# Three barges? Mass? Sylvia? Etc...



## SaltySurprise (Aug 4, 2017)

Hey guys, long time reader and information gatherer, but first time poster, so bear with me. I have fished in the gulf for a long time on larger boats so we went out a good ways, I recently got my own 17 ft Cape Horn, and was going to try to hit some short holes tomorrow. Just wondering if it's worth the trip because I know these shorter public holes get hit really hard. I just want to take my girlfriend out and let her bow up on something. And all the stuff I've fished in the past have been at an excess of 20 miles and I don't feel comfortable doing that in my ole 17 footer. Any info on short hot spots would be appreciated.


----------



## MrFish (Aug 21, 2009)

Get you some 20 lb flouro, 1/0 mutu light circles and hide them in your cut bait. As little weight as needed. 

Or you could just troll some dusters around and catch some kings, spanish and bobos.


----------



## SaltySurprise (Aug 4, 2017)

So you think any of the short holes are about the same? None are better than the other


----------



## iJabo (Jul 6, 2013)

I have a small Cape Horn too. Pick your days and you could surprise yourself with how far you can run. It's definitely better to ere on the side of caution, but I've gone out 10-12 miles out in mine on a good day.

If you're hunting reef species, generally, the further away from the Pass you go, the less pressure the fish have seen. That doesn't mean that Three Barge or those other close wrecks are empty, but its a good general rule of thumb. I like to sometimes pick a small, obscure public reef that's not too far and check it out. There are some reef balls and culverts that don't get fished as much because people will pass them up heading to the bigger wrecks.


----------



## SaltySurprise (Aug 4, 2017)

Have you tried any short holes recently that have been worth it? I've fished three barges before and caught some fish but nothing spectacular, and is there anywhere you can see an actual map of public numbers for Florida? Because I look at reefs and wrecks on mbt divers but there's no actual map, but I guess I could use water depths to tell if they're out far or not... but anyways, I'm just looking to set my girlfriend up on something that'll give her a nice little pull!


----------



## chaps (Aug 31, 2009)

You can get an Sd card for your GPS of all the public spots off escambia and Santa Rosa county.


----------



## Ocean Master (May 20, 2008)

There were plenty of legal Mingo's at the 3 barges last Saturday.


----------



## SaltySurprise (Aug 4, 2017)

Sweet thanks for the info


----------



## jspooney (Oct 2, 2007)

Tomorrow may not be a great boating day. Keep an eye on the radar.


----------



## SaltySurprise (Aug 4, 2017)

Gonna hit the water around 5... beat the storms??


----------



## SaltySurprise (Aug 4, 2017)

Tried to put a thumbs up but it changed it to 2 question marks


----------



## Simonj31 (Mar 6, 2014)

SaltySurprise said:


> Hey guys, long time reader and information gatherer, but first time poster, so bear with me.
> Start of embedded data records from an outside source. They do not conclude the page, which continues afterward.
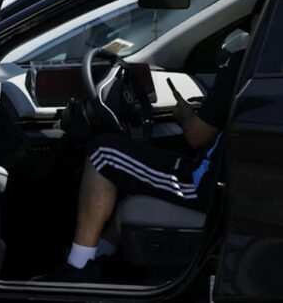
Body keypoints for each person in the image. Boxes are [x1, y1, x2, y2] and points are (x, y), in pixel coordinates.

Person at [43, 27, 249, 282]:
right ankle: (96, 266)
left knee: (102, 152)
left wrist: (183, 115)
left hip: (203, 185)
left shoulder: (244, 62)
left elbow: (197, 137)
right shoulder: (263, 66)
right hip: (226, 184)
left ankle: (76, 269)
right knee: (124, 206)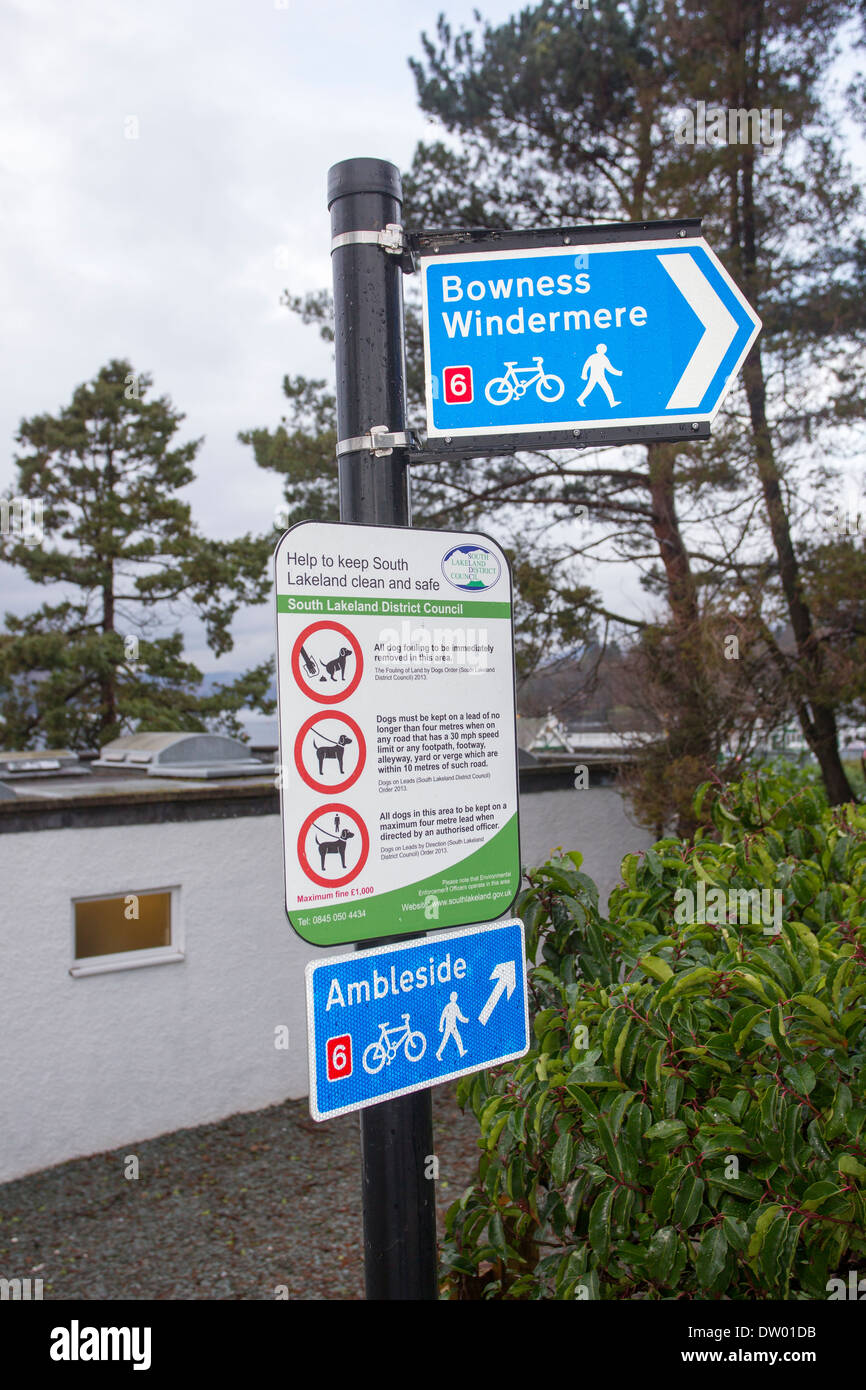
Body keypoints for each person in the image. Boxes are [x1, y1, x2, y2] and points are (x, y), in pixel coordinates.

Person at [578, 343, 623, 408]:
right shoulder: (594, 357)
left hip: (599, 376)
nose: (604, 350)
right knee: (602, 388)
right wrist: (583, 374)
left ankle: (612, 402)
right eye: (603, 349)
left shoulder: (603, 358)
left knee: (592, 388)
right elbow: (586, 365)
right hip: (596, 376)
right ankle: (612, 402)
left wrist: (618, 373)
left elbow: (609, 368)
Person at [436, 991, 468, 1060]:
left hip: (453, 1026)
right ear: (451, 998)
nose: (454, 998)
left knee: (458, 1038)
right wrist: (441, 1026)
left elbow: (460, 1017)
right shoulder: (448, 1006)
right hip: (449, 1026)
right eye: (453, 997)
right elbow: (443, 1016)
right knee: (445, 1040)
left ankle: (461, 1052)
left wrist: (466, 1020)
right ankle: (438, 1053)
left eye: (455, 997)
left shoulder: (456, 1006)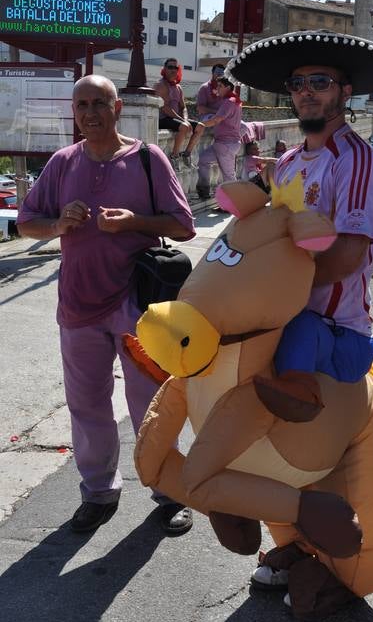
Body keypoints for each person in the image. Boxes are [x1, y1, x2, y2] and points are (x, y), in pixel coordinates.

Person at [17, 75, 196, 535]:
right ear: (74, 113)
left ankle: (169, 490)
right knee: (86, 404)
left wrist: (135, 222)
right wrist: (58, 225)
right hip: (78, 304)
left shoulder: (147, 157)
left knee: (150, 403)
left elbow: (183, 225)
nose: (90, 113)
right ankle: (98, 493)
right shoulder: (62, 163)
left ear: (117, 109)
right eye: (82, 105)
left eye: (99, 103)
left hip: (138, 302)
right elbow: (26, 222)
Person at [226, 29, 373, 387]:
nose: (306, 91)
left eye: (320, 82)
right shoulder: (287, 161)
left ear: (346, 91)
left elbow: (349, 254)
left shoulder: (356, 159)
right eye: (296, 83)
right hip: (281, 314)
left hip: (333, 330)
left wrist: (277, 290)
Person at [195, 76, 243, 200]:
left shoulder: (229, 102)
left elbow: (217, 119)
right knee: (203, 160)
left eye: (220, 86)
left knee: (228, 176)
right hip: (222, 144)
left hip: (226, 145)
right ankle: (204, 190)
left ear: (228, 87)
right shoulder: (233, 101)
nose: (217, 89)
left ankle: (235, 203)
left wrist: (201, 125)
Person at [154, 59, 202, 168]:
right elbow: (165, 108)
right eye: (170, 67)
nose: (173, 70)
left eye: (175, 68)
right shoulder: (161, 85)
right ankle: (174, 156)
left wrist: (185, 118)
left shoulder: (178, 87)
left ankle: (186, 154)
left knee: (200, 126)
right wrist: (182, 120)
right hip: (162, 119)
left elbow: (183, 107)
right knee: (184, 127)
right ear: (165, 69)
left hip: (176, 118)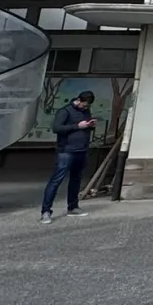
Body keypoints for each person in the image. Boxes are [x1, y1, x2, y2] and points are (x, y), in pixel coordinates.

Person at [41, 90, 98, 223]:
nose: (85, 108)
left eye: (87, 106)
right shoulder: (64, 111)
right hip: (66, 150)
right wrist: (77, 126)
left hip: (81, 150)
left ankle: (73, 207)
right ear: (78, 100)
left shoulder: (86, 111)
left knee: (76, 179)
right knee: (56, 180)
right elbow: (56, 128)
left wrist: (90, 126)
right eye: (84, 105)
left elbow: (85, 126)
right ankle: (46, 211)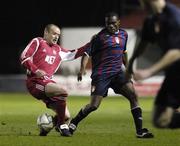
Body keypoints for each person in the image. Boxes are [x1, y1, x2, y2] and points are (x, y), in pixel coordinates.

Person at [68, 12, 154, 138]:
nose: (111, 26)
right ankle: (74, 122)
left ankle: (140, 131)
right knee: (94, 105)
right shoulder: (99, 37)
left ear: (119, 22)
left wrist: (128, 67)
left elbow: (123, 52)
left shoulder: (124, 34)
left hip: (119, 73)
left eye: (113, 23)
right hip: (102, 75)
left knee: (133, 95)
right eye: (108, 23)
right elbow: (87, 53)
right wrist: (82, 69)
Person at [20, 24, 89, 137]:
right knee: (63, 91)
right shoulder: (38, 42)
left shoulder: (58, 50)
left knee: (66, 115)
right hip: (35, 82)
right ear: (46, 33)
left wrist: (90, 45)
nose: (56, 37)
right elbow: (24, 57)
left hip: (47, 84)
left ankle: (46, 127)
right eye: (54, 34)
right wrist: (35, 70)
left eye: (58, 35)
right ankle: (62, 126)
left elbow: (74, 53)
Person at [127, 0, 180, 128]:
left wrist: (149, 71)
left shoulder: (174, 17)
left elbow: (176, 52)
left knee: (165, 119)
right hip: (173, 74)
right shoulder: (151, 21)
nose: (140, 4)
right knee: (160, 121)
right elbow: (143, 42)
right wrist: (131, 63)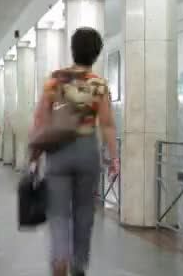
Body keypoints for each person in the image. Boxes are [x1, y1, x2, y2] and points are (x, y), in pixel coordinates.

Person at [29, 27, 118, 276]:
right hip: (88, 150)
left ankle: (59, 259)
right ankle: (79, 264)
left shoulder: (55, 80)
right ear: (96, 54)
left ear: (73, 49)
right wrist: (114, 158)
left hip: (58, 150)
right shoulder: (98, 84)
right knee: (84, 212)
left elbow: (39, 119)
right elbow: (108, 124)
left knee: (58, 212)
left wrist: (34, 153)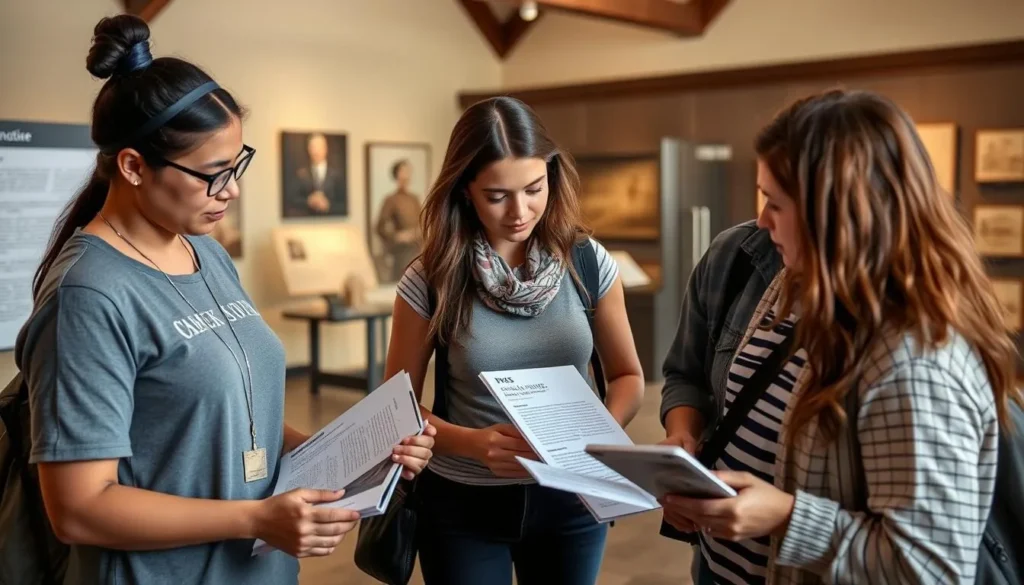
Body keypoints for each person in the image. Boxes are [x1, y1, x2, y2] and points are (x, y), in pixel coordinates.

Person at [14, 15, 434, 585]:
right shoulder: (88, 296)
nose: (232, 190)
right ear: (134, 167)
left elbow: (238, 418)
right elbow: (79, 508)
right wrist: (255, 517)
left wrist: (349, 457)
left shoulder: (203, 253)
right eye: (213, 174)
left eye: (236, 165)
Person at [658, 88, 1020, 585]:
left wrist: (786, 518)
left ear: (839, 216)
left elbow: (929, 569)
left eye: (775, 203)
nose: (761, 221)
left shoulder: (916, 364)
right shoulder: (794, 283)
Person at [383, 96, 645, 585]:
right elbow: (394, 408)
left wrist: (590, 437)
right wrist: (472, 444)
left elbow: (629, 376)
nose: (520, 211)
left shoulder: (588, 263)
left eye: (534, 188)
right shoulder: (430, 279)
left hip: (573, 496)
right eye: (498, 195)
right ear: (465, 191)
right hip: (464, 504)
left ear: (551, 175)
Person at [376, 159, 423, 282]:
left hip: (419, 249)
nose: (406, 175)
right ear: (397, 174)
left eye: (408, 171)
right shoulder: (391, 200)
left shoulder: (414, 199)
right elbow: (380, 227)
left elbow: (422, 222)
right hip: (402, 253)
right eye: (403, 171)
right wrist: (397, 236)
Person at [283, 133, 346, 217]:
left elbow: (344, 202)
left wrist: (329, 205)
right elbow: (291, 199)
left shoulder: (336, 175)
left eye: (319, 147)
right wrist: (309, 201)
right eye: (313, 147)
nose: (316, 151)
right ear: (308, 150)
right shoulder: (300, 174)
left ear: (326, 149)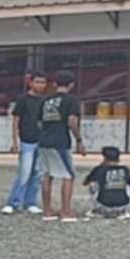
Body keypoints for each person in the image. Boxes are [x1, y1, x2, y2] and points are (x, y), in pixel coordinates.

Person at [38, 71, 85, 221]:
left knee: (47, 175)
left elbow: (39, 123)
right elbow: (72, 121)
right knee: (68, 176)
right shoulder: (71, 100)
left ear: (55, 84)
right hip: (60, 141)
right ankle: (66, 211)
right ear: (71, 85)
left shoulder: (45, 101)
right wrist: (79, 140)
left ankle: (47, 210)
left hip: (44, 140)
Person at [1, 72, 48, 215]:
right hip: (27, 140)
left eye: (43, 82)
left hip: (42, 141)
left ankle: (30, 202)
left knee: (37, 174)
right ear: (31, 83)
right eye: (37, 82)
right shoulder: (23, 99)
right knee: (24, 173)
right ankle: (13, 202)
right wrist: (15, 141)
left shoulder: (45, 101)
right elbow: (16, 120)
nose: (40, 85)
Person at [84, 146, 130, 218]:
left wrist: (100, 166)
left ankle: (99, 211)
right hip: (122, 205)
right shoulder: (125, 169)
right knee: (127, 184)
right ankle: (122, 212)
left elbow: (85, 182)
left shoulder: (99, 169)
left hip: (104, 205)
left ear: (105, 158)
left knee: (93, 183)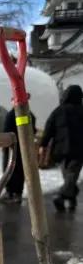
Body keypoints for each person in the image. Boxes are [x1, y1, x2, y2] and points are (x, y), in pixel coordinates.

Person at [39, 84, 83, 212]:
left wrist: (43, 144)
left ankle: (64, 196)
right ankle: (67, 197)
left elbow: (49, 128)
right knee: (71, 176)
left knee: (69, 175)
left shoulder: (59, 111)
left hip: (61, 150)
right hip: (79, 150)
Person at [1, 107, 36, 204]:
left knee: (10, 169)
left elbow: (7, 130)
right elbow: (32, 130)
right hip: (24, 147)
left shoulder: (11, 114)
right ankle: (17, 193)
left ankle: (10, 192)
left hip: (12, 147)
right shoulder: (29, 114)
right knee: (21, 170)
I have fished in the gulf for a long time on larger boats so we went out a good ways, I recently got my own 17 ft Cape Horn, and was going to try to hit some short holes tomorrow. Just wondering if it's worth the trip because I know these shorter public holes get hit really hard. I just want to take my girlfriend out and let her bow up on something. And all the stuff I've fished in the past have been at an excess of 20 miles and I don't feel comfortable doing that in my ole 17 footer. Any info on short hot spots would be appreciated.


Man, you don't even have to go that far. All the public numbers close to the pass(like within 4 miles)are holding fish. You ain't going to break any world records, but there are def fish there. It's been consistent. I tried this Saturday, but the waves were too much for my boat.


----------